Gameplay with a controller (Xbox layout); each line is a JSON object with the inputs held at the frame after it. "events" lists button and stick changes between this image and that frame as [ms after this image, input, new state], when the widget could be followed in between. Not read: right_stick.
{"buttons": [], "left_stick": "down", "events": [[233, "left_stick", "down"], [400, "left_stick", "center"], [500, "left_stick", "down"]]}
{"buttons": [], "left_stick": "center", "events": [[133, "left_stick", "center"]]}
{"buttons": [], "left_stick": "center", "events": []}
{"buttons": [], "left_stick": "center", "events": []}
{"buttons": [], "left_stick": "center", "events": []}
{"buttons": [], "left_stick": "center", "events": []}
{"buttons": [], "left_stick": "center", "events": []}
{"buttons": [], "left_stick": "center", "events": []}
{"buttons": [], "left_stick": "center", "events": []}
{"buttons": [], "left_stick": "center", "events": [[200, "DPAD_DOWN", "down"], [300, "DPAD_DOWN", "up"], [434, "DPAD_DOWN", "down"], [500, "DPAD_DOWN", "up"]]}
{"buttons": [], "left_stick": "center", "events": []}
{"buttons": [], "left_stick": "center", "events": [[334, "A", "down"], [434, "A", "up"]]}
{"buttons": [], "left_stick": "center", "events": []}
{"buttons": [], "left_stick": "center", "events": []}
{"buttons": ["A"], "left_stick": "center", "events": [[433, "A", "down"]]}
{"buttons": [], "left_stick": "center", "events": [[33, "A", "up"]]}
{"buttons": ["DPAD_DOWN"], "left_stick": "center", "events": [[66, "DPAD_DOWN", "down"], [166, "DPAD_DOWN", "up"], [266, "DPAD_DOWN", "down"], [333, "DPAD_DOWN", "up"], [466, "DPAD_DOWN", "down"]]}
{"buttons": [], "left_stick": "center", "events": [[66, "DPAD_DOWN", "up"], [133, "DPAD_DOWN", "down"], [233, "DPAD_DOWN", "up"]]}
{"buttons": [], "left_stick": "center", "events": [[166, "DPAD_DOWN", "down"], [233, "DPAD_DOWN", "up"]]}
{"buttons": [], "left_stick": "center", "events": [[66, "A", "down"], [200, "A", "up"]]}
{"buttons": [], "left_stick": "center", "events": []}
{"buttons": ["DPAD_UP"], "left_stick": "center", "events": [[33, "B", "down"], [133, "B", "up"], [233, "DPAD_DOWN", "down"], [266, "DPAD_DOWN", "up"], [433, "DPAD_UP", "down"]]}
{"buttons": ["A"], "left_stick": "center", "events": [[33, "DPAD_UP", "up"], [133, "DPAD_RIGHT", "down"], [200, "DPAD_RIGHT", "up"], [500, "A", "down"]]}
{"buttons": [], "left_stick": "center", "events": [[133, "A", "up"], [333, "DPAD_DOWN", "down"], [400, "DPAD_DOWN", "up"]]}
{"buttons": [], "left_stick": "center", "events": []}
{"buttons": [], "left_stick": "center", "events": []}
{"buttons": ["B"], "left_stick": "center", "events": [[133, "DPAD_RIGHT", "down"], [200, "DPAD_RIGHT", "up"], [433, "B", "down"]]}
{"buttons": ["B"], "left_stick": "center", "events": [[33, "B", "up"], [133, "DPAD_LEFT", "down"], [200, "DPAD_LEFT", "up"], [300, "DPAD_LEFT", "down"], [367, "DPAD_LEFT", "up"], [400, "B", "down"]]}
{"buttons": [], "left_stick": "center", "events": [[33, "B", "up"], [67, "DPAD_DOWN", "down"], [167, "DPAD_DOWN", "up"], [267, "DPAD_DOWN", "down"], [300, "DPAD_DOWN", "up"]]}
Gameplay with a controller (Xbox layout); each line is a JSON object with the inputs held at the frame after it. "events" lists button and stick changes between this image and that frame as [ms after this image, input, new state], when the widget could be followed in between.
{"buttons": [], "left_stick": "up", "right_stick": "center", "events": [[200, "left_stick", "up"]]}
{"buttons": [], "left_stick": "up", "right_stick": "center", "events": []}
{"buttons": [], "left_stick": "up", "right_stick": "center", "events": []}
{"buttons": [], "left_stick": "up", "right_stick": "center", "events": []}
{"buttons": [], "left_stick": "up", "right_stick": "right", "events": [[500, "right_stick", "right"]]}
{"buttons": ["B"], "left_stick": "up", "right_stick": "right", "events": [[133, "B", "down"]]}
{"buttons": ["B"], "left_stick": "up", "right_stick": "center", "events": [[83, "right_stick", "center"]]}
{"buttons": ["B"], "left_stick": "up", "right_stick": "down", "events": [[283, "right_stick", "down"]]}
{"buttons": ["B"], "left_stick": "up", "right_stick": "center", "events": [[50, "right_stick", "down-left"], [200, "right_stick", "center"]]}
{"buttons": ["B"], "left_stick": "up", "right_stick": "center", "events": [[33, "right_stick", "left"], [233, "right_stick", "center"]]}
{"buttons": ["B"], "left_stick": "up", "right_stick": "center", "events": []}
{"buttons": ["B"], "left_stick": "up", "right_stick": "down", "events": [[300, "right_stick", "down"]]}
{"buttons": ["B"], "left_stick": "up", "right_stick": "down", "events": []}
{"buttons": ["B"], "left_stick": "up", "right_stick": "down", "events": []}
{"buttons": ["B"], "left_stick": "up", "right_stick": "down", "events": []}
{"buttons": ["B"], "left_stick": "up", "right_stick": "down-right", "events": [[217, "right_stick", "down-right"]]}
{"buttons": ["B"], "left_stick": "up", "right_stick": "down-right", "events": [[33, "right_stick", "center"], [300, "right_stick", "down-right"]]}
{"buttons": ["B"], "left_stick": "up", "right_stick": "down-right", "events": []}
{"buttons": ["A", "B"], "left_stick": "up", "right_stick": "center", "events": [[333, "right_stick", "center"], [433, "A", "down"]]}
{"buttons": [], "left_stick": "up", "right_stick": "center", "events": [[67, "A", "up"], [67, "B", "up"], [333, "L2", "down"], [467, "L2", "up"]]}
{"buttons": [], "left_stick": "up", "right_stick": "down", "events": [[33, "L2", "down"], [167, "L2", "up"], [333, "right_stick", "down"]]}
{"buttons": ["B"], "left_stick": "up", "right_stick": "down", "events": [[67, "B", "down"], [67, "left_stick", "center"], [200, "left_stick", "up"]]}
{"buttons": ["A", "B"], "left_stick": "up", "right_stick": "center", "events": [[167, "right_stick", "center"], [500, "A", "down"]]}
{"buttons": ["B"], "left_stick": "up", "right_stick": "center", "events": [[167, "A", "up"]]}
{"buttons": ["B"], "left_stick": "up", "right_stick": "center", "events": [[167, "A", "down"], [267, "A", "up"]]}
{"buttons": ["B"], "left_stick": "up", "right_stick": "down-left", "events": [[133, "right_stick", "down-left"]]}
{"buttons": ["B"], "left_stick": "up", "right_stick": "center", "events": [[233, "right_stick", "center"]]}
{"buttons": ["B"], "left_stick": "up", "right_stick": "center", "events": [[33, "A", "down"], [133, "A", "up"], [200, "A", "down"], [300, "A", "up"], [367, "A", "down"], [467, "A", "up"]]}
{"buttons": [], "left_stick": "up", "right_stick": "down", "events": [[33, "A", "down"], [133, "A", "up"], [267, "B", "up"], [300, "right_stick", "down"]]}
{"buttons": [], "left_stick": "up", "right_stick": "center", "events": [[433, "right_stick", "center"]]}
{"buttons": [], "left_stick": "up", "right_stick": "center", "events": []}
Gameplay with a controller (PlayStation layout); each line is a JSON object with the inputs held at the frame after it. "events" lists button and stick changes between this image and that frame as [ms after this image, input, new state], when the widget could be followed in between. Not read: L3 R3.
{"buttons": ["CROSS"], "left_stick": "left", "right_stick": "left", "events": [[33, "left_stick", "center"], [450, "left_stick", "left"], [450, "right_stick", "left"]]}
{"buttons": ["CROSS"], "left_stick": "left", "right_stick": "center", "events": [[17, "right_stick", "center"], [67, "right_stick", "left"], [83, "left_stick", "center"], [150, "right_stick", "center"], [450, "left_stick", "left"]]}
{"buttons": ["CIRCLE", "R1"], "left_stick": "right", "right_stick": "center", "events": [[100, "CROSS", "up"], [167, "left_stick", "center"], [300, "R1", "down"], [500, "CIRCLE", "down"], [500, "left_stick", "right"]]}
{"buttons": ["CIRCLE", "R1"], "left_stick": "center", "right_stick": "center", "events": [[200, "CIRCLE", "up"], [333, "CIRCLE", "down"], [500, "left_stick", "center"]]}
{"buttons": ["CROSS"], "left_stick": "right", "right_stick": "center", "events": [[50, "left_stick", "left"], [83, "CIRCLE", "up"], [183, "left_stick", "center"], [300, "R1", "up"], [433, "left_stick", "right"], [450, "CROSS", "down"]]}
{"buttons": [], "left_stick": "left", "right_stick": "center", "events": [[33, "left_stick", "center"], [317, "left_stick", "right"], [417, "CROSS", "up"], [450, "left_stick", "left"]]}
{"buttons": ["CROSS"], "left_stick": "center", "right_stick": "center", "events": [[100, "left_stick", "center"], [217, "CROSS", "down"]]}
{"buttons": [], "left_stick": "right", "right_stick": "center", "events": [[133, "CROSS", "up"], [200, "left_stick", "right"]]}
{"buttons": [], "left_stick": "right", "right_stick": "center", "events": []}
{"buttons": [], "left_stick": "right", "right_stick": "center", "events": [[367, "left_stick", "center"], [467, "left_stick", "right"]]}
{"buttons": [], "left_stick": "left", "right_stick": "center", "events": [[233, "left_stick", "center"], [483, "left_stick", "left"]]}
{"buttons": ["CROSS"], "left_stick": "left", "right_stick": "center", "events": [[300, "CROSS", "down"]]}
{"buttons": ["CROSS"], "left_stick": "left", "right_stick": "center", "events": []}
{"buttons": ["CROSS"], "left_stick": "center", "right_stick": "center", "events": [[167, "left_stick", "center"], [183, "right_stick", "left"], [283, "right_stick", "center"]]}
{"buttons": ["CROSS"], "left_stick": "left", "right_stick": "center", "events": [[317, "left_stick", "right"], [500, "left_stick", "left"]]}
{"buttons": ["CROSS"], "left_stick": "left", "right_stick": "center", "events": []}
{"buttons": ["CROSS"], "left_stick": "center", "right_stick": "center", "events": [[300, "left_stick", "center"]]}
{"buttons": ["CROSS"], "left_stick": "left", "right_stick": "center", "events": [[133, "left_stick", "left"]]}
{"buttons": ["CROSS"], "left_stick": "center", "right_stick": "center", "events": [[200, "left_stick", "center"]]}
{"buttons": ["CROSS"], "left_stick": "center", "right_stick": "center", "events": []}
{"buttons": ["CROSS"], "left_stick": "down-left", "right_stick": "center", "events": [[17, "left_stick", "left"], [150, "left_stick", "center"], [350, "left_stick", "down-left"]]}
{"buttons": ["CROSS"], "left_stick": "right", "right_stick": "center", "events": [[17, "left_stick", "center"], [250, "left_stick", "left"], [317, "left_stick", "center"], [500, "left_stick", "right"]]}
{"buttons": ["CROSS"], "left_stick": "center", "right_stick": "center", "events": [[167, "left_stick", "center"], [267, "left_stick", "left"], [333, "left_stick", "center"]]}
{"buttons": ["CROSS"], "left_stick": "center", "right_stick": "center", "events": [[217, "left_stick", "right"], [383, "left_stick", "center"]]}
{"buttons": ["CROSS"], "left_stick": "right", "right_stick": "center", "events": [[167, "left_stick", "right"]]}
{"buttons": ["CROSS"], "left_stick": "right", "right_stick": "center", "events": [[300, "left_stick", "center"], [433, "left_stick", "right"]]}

Exercise brief:
Within the material above, find every line containing the word "widget" and copy it.

Task result:
Gameplay with a controller (Xbox layout); each line is a JSON object with the inputs held at the frame after it. "events" lists button and stick changes between this image and that frame as [ms after this image, input, new state], when the widget could be followed in between. Not read: right_stick.
Gameplay with a controller (Xbox layout); each line is a JSON object with the inputs held at the frame after it. "events" lists button and stick changes between this image and that frame as [ms after this image, input, new state], when the widget could be followed in between.
Gameplay with a controller (PlayStation layout); each line is a JSON object with the inputs held at the frame after it. "events" lists button and stick changes between this image and that frame as [ms after this image, input, new state], when the widget could be followed in between. Not read: L3 R3.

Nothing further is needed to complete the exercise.